We estimate that salespeople spend about two minutes drafting a LinkedIn message. If every sequence has two such messages, that’s four minutes per sequence. At a full 30-day workload in our example, that’s about three hours of daily work.
90 LinkedIn messages x 2 minutes = 180 minutes = 3 hours of uninterrupted LI personalization per day
But wait, there’s more…
Are your emails personalized?
The more personal an email is, the more likely someone is to spend time with it. According to a Salesloft study, you should be spending between 3.5-5 minutes on personalizing a single email. Any time spent beyond five minutes is essentially wasted.
Let’s assume your salespeople are spending 3.5 minutes on each email. In our example, you’re asking for almost 16 hours of email personalization per day once an SDR gets to day 30.
270 emails x 3.5 minutes = 945 minutes = 15.75 hours of uninterrupted email personalization per day
Breaking Down Your Outbound Sales Output
Let’s apply all of this activity and estimating to a real-world example.
A brand-new SDR comes on board. On their first day of selling, they need to make 45 calls and send 45 emails to meet their 1,000-contacts-a-month quota. That’s 24 minutes of calls and a little more than 2.5 hours of emails, based on our own data. That’s easy enough.
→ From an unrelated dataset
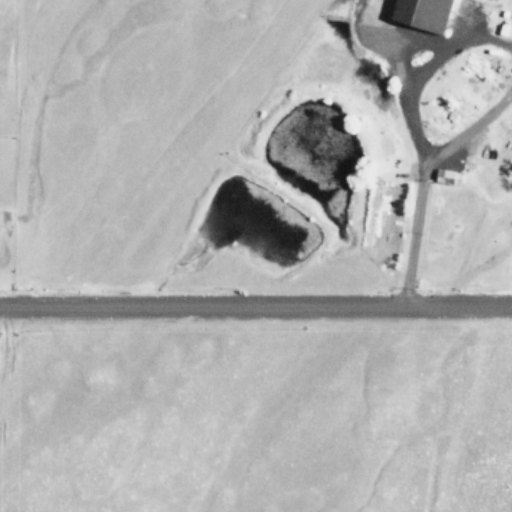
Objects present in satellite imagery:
building: (422, 13)
building: (448, 176)
road: (256, 304)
But as the SDR continues in the month, the numbers quickly become overwhelming. On day six, they would need to make 180 phone calls and send 135 emails for follow-up and new contacts. Day 15 would require a whopping 315 phone calls, 225 emails, and 45 LinkedIn messages.
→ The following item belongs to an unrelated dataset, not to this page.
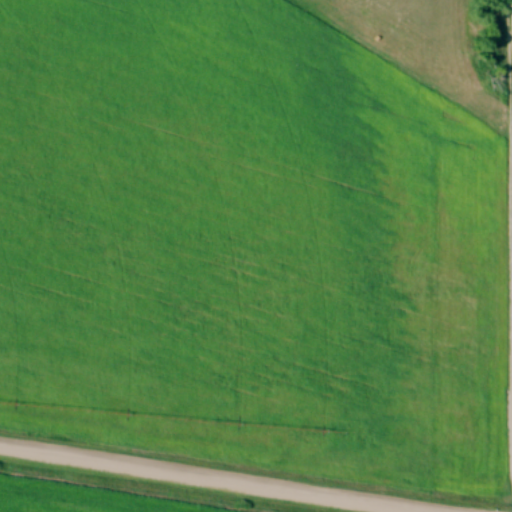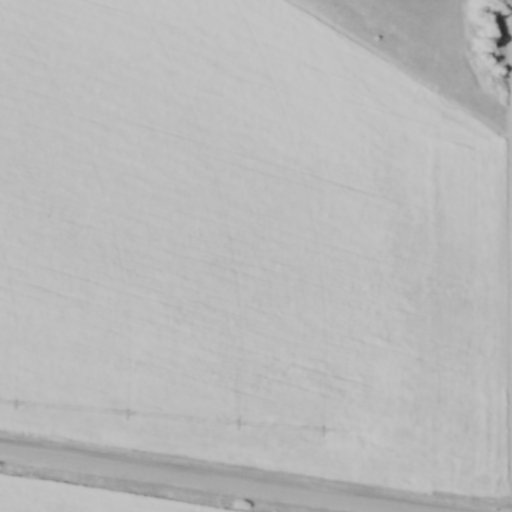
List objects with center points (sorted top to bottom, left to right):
road: (214, 478)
By the end of the month, your SDR would be expected to perform the equivalent of nearly 22 uninterrupted hours of work each day. This daily requirement would then continue for the rest of the SDR’s tenure — which probably won’t be too long.
So What’s the Sweet Spot?
Realistically, you should be aiming to have your salespeople spend 2.5-3 hours on selling each day. With that in mind, you can use the Outbound Output Calculator to help determine attainable quotas for your sales team.
However, if you want to improve your overall performance, you can invest in automation to increase the amount of time available for selling.
How Automation Improves Sales Bandwidth
Almost all of the elements of a sales sequence can and should be automated. For example, if you have email automation software, only one email in every sequence would require personalization because the software can automate the rest. That would result in only 3.5 minutes of email-related work needed per prospect.
Engage allows you to build call lists and auto-dial each contact. You can also create pre-recorded voicemails, saving your sales team hours a day.
The ZoomInfo platform lets you create workflows based on data, making personalizing every interaction easier with sales lists that automatically deliver key company insights. You can use this valuable information — from business size to latest funding rounds — to create and customize more engaging emails, phone calls, and LinkedIn messages.
When it comes to outbound sales, there are ways to make each call, email, and message more effective, and that starts with equipping your salespeople with the right technology, data, training, and support. With these supports in place, you’ll be able to create a strong pipeline, while ensuring that your staff aren’t losing their minds or missing prospects.
Full transparency: The examples above don’t account for actual conversations with prospects and our standard quota is lower than what’s presented. We require 75 total calls per day from each of our sellers, including follow-up and new contacts, and emails are almost entirely automated and backed by world-class data. This requirement gives our SDRs time to focus on ensuring that the advantages and impact of ZoomInfo’s platform is clear to every contact we reach.